24 abril, 2013

París desvela la cara más subversiva y militante de Keith Haring

The 10 Commandments

El Museo de la Villa de París y el centro de arte CentQuatre (anexo de la burocracia cultural de la alcaldía) consagran dos exposiciones «paralelas» a la obra de Keith Haring (1958-1990), con un mismo título, «The political line», para subrayar la dimensión «subversiva» y «militante» de un artista muerto prematuramente, víctima del sida, convertido en icono decorativo para residencias de millonarios.

Haring se educó en el mercantilismo «crítico» de Andy Warhol y el pop decorativo americano, iniciándose como grafitero en un Nueva York que comenzaba a convertir el arte callejero en una excelente fuente de negocios, muy cotizada en Wall Street y su clientela más adinerada.

Homosexual militante, curtido en las artes más convencionales de la «performance», Haring pasó muy pronto del grafiti callejero a la «ilustración» de camisetas, con gran éxito comercial.
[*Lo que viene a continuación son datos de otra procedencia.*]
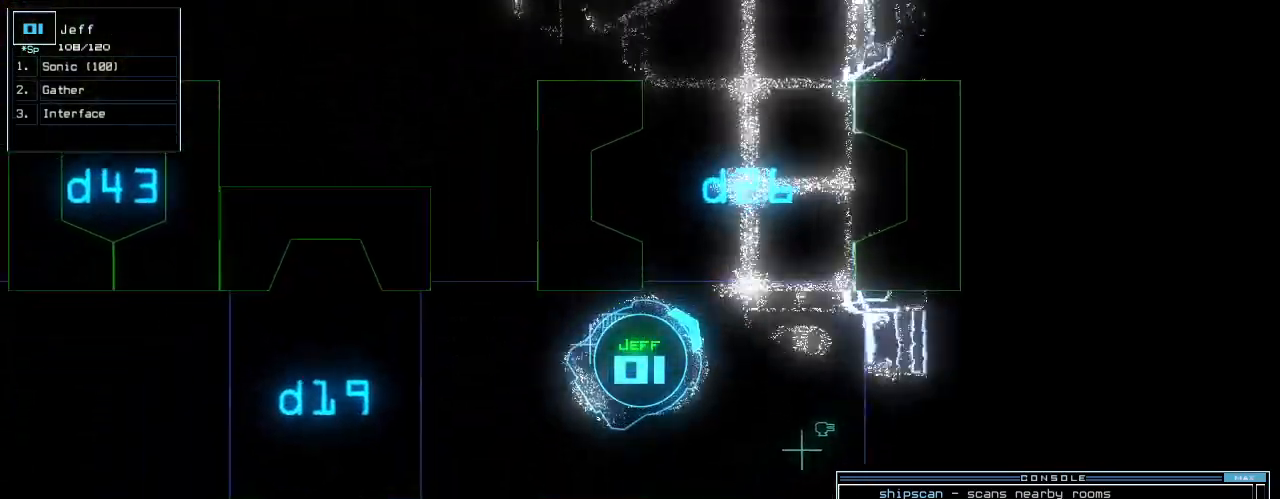
{"keys": [], "events": [[104, "right", "up"], [354, "down", "up"]]}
Inspirándose en los dibujos animados, la publicidad y las fantasías oníricas infantiles, el artista decidió muy pronto dar una dimensión «simbólica» y «política» a todas sus obras, profundamente impregnadas por la cultura popular neoyorquina de su tiempo (los años 80 del siglo XX, esencialmente).

Un éxito fulminante

Ese puzzle artístico tuvo un éxito fulminante, ya que Haring tuvo la gran idea de enriquecer sus trabajos con temas siempre polémicos y actuales, tratados con cierta «provocación» al gusto de la época: bebés gateando, sexos enormes, alusiones políticamente correctas a la energía nuclear, glosa de la «inquietud moral» ante todo tipo de catástrofes, amoríos entre todo tipo de sexos, «crítica» de las mitologías convencionales, maquilladas con el mesianismo más puro.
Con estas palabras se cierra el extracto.